Sponsored by Del. Brooke Lierman, a Baltimore Democrat, HB 789 is similar to its corresponding bill in the Senate. The bill would create a pool of at least $5 million to be paid out to angel investors. The credits could be retained for 50 percent of the investment in an “innovation business,” not to exceed $50,000 for an individual or $100,000 for a couple.
“In order to spur entrepreneurship, Maryland must have more early-stage investment capital available,” she told members of the House Ways and Means Committee at the March 10 hearing. Lierman compared the idea to the movie “Field of Dreams.”
“If you build it, they will come,” she said.
Speaking from an angel investor’s perspective, Baltimore Angels cofounder and MissionTix CEO Greg Cangialosi said a tax credit would help more people get involved in angel investing.
When Baltimore Angels started five years ago, “we would scrape together $50,000” for an investment round, Cangialosi said.
“Now our group is capable of putting together $300,000-$500,000 worth of investment capital. We only see that growing,” he said. “Our group has grown, but we still need more people and more angels to come out of the woodwork to have access to these deals.”
Peach cofounder and CEO Luke Cooper was on-hand to speak from an entrepreneur’s perspective, telling the committee he was the “personification” of why there’s a need for the bill.
He described his journey from “growing up in one of the worst housing projects in the northeast” to founding a company that recently raised a $600,000 investment round. In addition to investment money, Cooper said investors also served as mentors that allowed the warranty marketplace company to find a home and room to grow in Baltimore.

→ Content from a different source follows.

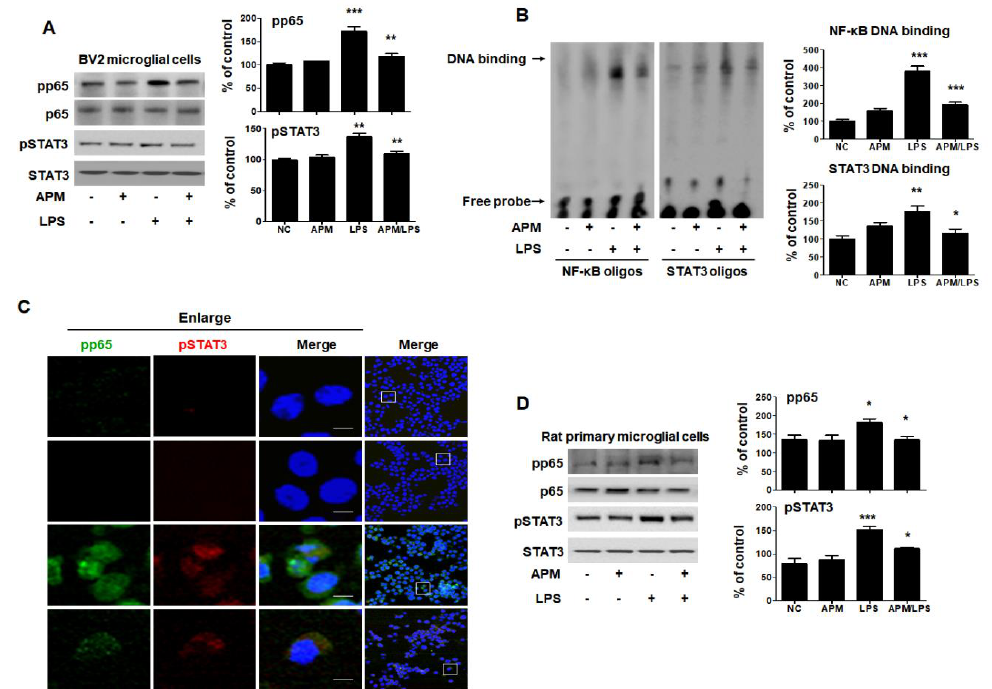
Figure 4. APM suppresses translocation of p65 and STAT3 in LPS-stimulated BV2 and rat primary microglial cells. Cells were treated with APM for 1 h followed by LPS for 6 h. Expression of pp65 and pSTAT3 in nuclear extracts was measured by immunoblotting in BV2 and rat primary microglial cells. APM significantly reduced LPS-induced phosphorylation of p65 and pSTAT3 in BV2 ( A ) and rat primary microglial cells ( D ). DNA-binding activity of NF- κ B and STAT3 in nuclear extracts was measured by electrophoretic mobility shift analysis (EMSA) in BV2 microglial cells ( B ). EMSA was quantified by densitometric analysis. Immunofluorescence double staining for pp65 (green) and pSTAT3 (red) localization ( C ) in BV2 microglial cells. Cell were counterstained with DAPI (blue). Magnification 400 × . Enlarge figure of scale bars: 5 µ m. β Actin was used to confirm equal sample loading. pp65 and pSTAT3 followed by densitometric analysis. The data are representative of three independent experiments and quantified as mean values ± SEM. Tukey’s multiple comparison test, * p < 0.05, ** p < 0.01, *** p < 0.001 compared to normal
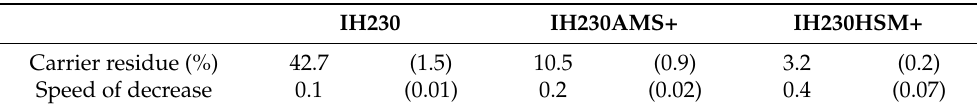
Table 6. Results of the AJS adhesion strength screening of all prepared adhesive mixtures. n = 3, SD in parentheses.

“Without a strong network of supportive investors and mentors that are very wedded to the entrepreneur, it’s very difficult to grow a startup company,” he said.
Kelly Keenan Trumpbour of Baltimore Angels and See Jane Invest added another word for mentorship. Seeking to appeal to her audience, she compared raising an investment round to fundraising for a political campaign.
“It’s like trick or treating on steroids,” she said of raising money. “You have to go from group to group before you can get all the money you need. The areas that can’t get all the money together for the entrepreneurs suffer because the entrepreneurs leave.”
The bill is being pushed by the Greater Baltimore Committee. President and CEO Don Fry was the first speaker at the hearing in support the bill. He and Cangialosi faced questions about how the bill would directly help the state. Delegates pointed out that unlike programs focused on providing access to capital such as InvestMaryland, the tax credit would not be run by the state. That means the state won’t be an equity partner that makes money directly off of the success of the companies, the delegates said.
“Small businesses or innovation companies are the ones that have the disproportionate amount of job growth that are occurring,” Fry said in response. “That job growth as it occurs is going to provide the consistent benefit in the state of Maryland.”
Fry also said the bill includes a call-back provision that allows the state to recoup tax credits if the company moves out of state, or if the investor takes their stake out of the business.
Supporting the bill from the perspective of university commercialization efforts, UM Ventures Director Jim Hughes and Johns Hopkins University Director of State Affairs Patrick Murray put in words for the tax credit.
The committee didn’t immediately vote on the bill.